Explaination of Portability
Portability of H-1B status
Nonimmigrants currently in H-1B status with one employer can begin employment with a new employer as soon as the new employer files a non frivolous I-129 petition for new H-1B employment, under the law's H-1B "portability" provisions. The new employer and beneficiary do not have to wait for the new petition to be approved for the new employment to begin. If the new petition is denied, however, "portability" work authorization is automatically terminated.To qualify for H-1B "portability" employment, the nonimmigrant must:
- Have been previously issued an H-1B visa or otherwise provided H-1B nonimmigrant status;Have been lawfully admitted into the United States as a nonimmigrant;Not have engaged in employment without authorization since that admission; and
- Be the beneficiary of a non frivolous I-129 petition for new H-1B employment filed with USCIS before the expiration of the "period of stay authorized by the Attorney General."
Regulations to implement the H-1B portability provision have not yet been published, although DHS has been in the process of preparing them for quite some time. Until regulations are published, the only guidance available is a June 19, 2001 INS memo and a May 12, 2005 DHS memo . The guidance from those memos is presented in the following subsections.
Practice Note: Employment start date and dates on Forms I-129, ETA 9035, and I-797:
Although "portability employment" is authorized under the statute, there are some unanswered questions, including: can "portability employment" begin before the start date requested on the I-129?; what effect will inconsistency between the actual employment start date and the start date on the Form I-797 approval notice have on future applications for immigration benefits? Such questions will hopefully be addressed in DHS regulations. What is "new" H-1B employment? The statutory term "new" is read to include not only "new" employment when an individual changes employers, but also new concurrent employment.
When is an H-1B petition "filed" for portability purposes?
The definition of "properly filed" contained elsewhere in the immigration regulations may provide helpful guidance in the H-1B portability context:
An application or petition received in a Service office shall be stamped to show the time and date of receipt and, unless otherwise specified on part 204 or part 245 of this chapter, shall be regarded as properly filed when so stamped, if it is properly signed and executed and the required filing fee is attached or a waiver of the filing fee is granted. 8 C.F.R. §103.2(a)(7) (i)
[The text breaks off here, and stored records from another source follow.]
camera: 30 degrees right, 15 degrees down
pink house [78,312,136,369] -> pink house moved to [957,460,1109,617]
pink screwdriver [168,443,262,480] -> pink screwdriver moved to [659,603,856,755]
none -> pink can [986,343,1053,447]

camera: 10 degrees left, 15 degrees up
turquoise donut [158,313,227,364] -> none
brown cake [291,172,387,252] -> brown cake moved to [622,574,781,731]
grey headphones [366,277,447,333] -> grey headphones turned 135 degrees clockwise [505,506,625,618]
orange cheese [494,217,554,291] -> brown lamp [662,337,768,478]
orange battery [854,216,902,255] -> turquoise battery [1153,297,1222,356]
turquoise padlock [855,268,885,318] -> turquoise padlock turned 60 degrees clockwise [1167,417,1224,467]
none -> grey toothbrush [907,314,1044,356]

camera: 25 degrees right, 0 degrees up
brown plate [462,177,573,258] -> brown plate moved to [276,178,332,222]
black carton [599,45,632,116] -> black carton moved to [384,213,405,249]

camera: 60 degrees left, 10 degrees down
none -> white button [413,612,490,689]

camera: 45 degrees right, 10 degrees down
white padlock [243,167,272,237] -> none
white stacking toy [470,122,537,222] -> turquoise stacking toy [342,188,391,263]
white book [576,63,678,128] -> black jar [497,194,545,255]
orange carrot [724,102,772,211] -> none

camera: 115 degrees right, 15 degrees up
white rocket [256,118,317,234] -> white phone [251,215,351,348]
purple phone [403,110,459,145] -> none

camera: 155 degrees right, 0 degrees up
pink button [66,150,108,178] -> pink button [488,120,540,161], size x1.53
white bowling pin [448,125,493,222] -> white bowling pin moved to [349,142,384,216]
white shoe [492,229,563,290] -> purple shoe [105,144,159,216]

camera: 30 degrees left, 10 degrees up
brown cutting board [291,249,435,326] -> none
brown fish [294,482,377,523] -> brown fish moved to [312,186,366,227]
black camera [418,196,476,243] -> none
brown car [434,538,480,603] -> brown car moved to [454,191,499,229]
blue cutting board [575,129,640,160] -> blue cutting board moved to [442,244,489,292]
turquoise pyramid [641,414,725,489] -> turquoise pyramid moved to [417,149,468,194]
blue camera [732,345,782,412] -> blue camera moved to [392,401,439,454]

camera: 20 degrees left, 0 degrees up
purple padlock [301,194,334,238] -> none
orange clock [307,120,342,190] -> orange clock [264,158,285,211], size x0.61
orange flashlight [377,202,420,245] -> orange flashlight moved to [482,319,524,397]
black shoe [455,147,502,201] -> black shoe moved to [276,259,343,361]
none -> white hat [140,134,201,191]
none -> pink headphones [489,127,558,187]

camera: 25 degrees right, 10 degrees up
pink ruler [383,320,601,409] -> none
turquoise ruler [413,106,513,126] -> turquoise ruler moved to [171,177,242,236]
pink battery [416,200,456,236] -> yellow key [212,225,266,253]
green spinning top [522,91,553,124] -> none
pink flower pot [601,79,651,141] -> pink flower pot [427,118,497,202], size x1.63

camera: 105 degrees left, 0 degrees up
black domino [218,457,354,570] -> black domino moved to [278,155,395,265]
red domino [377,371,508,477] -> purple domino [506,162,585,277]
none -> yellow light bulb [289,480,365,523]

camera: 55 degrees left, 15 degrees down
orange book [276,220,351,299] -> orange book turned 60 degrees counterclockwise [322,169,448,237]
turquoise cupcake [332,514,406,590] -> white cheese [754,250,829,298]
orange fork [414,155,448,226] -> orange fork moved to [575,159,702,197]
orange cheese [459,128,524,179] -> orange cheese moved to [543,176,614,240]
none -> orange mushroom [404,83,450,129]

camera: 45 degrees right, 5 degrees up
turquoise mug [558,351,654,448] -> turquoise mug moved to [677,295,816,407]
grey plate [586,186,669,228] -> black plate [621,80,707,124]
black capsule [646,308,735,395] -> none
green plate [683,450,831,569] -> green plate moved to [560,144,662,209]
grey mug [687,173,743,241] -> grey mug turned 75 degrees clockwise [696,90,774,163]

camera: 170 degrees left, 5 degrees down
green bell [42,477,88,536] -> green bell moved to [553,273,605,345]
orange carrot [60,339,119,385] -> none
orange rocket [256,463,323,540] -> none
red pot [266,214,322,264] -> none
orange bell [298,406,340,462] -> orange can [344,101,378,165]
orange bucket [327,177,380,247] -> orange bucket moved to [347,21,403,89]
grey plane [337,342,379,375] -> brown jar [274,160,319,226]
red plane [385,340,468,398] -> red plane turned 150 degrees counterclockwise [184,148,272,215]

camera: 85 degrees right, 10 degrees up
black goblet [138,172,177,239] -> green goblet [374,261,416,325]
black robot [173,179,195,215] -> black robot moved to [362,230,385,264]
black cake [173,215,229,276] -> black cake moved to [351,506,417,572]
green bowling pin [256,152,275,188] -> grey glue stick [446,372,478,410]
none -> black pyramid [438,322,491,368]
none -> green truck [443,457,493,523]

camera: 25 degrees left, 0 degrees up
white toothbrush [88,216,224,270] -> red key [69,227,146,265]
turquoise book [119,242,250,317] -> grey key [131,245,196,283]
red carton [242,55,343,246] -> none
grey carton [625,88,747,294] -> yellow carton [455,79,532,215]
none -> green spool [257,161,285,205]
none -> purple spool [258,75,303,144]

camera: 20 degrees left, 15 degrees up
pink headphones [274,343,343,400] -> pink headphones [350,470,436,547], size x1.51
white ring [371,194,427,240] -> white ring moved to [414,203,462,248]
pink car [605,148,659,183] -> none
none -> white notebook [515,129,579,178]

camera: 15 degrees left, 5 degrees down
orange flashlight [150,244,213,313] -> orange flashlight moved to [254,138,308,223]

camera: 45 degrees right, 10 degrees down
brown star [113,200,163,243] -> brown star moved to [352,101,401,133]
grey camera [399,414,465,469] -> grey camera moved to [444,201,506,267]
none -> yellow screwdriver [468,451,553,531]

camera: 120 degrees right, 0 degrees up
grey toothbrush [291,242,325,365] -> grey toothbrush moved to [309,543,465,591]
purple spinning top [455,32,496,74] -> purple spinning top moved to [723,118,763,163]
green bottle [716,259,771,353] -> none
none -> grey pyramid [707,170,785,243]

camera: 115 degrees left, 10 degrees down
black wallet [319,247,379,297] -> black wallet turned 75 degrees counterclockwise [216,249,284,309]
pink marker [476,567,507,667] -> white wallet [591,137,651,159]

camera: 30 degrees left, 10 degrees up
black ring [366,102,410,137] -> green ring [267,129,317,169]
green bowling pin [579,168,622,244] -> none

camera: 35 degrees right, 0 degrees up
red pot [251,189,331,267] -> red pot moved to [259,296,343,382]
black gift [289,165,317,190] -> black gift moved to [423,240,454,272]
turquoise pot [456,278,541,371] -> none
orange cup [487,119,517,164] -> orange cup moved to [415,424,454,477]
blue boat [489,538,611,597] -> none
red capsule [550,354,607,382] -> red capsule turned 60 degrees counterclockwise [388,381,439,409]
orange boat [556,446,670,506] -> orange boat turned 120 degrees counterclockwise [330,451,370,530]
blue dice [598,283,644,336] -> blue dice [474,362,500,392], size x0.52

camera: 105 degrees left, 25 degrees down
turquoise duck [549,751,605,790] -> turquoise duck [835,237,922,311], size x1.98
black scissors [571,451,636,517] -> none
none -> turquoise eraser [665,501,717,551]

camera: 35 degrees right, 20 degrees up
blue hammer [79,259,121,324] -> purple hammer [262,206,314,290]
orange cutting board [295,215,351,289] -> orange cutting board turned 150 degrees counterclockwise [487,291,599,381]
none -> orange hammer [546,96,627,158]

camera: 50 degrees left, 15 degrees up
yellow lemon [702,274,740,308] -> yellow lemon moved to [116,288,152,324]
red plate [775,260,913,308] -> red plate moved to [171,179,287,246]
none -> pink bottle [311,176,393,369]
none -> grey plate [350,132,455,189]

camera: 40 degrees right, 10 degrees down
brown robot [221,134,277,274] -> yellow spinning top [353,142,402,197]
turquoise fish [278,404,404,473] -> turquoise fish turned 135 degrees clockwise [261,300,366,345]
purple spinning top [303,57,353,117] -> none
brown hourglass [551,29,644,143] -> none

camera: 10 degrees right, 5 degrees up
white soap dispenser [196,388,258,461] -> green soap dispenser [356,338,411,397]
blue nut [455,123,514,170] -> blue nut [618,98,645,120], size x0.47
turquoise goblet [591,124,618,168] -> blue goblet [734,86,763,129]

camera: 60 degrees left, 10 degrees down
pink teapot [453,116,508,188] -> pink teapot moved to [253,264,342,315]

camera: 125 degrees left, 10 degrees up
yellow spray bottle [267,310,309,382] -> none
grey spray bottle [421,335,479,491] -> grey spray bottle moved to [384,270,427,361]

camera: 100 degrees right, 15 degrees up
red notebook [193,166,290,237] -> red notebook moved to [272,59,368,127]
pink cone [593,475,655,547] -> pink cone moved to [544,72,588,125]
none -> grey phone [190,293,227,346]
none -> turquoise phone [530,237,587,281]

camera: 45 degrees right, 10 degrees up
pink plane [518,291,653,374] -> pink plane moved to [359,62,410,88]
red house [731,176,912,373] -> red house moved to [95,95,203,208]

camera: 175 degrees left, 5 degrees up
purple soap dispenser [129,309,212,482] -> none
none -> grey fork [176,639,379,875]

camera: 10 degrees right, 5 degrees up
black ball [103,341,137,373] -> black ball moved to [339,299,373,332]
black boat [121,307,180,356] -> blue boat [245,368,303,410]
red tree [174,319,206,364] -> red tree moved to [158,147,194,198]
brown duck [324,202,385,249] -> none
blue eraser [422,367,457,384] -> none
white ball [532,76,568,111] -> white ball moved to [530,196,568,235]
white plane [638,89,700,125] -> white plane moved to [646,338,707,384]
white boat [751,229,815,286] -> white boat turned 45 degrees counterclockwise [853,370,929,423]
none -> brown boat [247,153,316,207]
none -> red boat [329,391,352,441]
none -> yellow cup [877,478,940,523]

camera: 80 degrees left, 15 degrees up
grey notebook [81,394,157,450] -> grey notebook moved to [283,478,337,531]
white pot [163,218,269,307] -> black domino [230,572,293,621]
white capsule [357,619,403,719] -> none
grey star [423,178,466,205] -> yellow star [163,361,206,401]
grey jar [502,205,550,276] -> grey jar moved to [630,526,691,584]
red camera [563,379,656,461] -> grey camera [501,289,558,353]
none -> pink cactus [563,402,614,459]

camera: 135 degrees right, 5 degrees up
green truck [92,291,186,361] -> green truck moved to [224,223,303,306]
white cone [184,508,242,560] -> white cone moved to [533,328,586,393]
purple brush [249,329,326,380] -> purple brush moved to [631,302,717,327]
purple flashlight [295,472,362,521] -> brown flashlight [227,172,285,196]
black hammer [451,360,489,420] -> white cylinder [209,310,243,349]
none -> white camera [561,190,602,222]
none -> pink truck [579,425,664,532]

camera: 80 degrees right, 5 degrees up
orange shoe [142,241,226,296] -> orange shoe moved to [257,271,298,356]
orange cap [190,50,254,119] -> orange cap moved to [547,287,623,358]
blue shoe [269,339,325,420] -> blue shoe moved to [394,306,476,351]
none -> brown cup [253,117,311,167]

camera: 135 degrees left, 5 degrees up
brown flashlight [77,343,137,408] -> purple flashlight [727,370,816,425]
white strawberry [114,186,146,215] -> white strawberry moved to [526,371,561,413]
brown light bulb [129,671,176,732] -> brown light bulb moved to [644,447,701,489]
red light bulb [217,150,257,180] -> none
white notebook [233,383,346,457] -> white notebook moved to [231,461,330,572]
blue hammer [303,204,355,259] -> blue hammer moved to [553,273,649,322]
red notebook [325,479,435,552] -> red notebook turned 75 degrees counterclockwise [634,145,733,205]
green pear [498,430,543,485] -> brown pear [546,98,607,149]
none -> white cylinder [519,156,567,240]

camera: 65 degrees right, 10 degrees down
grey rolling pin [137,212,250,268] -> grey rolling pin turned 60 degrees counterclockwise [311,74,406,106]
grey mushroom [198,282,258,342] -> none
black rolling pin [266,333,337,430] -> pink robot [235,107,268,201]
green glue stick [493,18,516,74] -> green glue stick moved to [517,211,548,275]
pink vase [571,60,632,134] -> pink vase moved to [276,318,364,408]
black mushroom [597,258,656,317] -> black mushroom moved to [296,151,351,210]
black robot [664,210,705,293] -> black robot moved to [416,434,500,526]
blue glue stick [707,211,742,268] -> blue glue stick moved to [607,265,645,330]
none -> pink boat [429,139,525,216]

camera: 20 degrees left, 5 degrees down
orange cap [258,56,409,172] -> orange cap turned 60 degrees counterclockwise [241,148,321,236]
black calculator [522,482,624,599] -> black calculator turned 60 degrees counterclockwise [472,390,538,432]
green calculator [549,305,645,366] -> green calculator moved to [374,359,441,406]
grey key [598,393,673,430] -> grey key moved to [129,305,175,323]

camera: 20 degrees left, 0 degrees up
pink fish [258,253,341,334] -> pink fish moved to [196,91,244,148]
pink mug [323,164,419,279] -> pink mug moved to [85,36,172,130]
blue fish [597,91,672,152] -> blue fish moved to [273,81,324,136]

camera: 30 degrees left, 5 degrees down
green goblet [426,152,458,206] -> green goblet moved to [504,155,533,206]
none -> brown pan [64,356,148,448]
Effect of approval notice gaps on portability
Porting under INA § 214(n) does not require that the alien currently be in H-1B status, as long as he or she is in a "period of stay authorized by the Attorney General."
Practice Note: Example from DHS memo
Alien is in H-1B status. Employer A timely files a non-frivolous extension of the alien's H-1B status. Alien's original petition, approved for Employer A, expires during the pendency of the extension. Alien is then in a "period of stay as authorized by the Attorney General" while Employer A's extension is pending. Employer B then files new petition and alien wants to port to Employer B. Under INA § 214(n), the alien should be permitted to port because he or she is in a "period of stay as authorized by the Attorney General."USCIS memo HQPRD 70/6.2.8-P , Wm Yates, May 12, 2005.
DHS interim guidance also states that "bridging" is possible (successive H-1B portability petitions filed for an alien while the previous H-1B petitions remain pending), but in such cases, every H-1B portability petition must separately meet the requirements for H-1B classification and extension of stay. If a petition in the "bridge" is denied, complications will arise:
In the event the alien's nonimmigrant status has expired while the petitions are pending, the denial of any filing in the string of extension of stay and/or change of status filings undercuts the "bridge" that "carried" any petition filed after the expiration of any approved status which will result in the denial of the successive requests to extend or change status.USCIS memo HQPRD 70/6.2.8-P , Wm Yates, May 12, 2005
Continued validity of H visas after employer change
The current DHS and DOS policy is that an H-1B nonimmigrant visa remains valid during its validity period regardless of a change in the beneficiary's employer. As long as the alien remains in H-1B classification, the visa is considered to be valid up until the date of its expiration. An H-1B nonimmigrant who follows USCIS procedures to change employers in the United States may use the previously issued visa to apply for readmission to the United States if it is still valid. The H-1B worker should present the H-1B approval notice for the new (current) H-1B employment upon reentry.
9 FAM 41.53 N9.2-3; INS field memo from Office of Benefits (HQBEN), July 8, 1997, M. Aytes.
H-4 dependents and change of employer
If the new employer requests an expiration date the same as that which appears on the H-4 dependents' current Forms I-94, no action needs to be taken on behalf of the H-4 dependents. Their status remains H-4 as long as the H-1B nonimmigrant maintains his or her status.
However, if the new employer extends the expiration date beyond that noted on the original H-1B petition and on the H-1B's I-94 and H-4 I-94s, an I-539 application to extend the H-4 status of dependents is needed.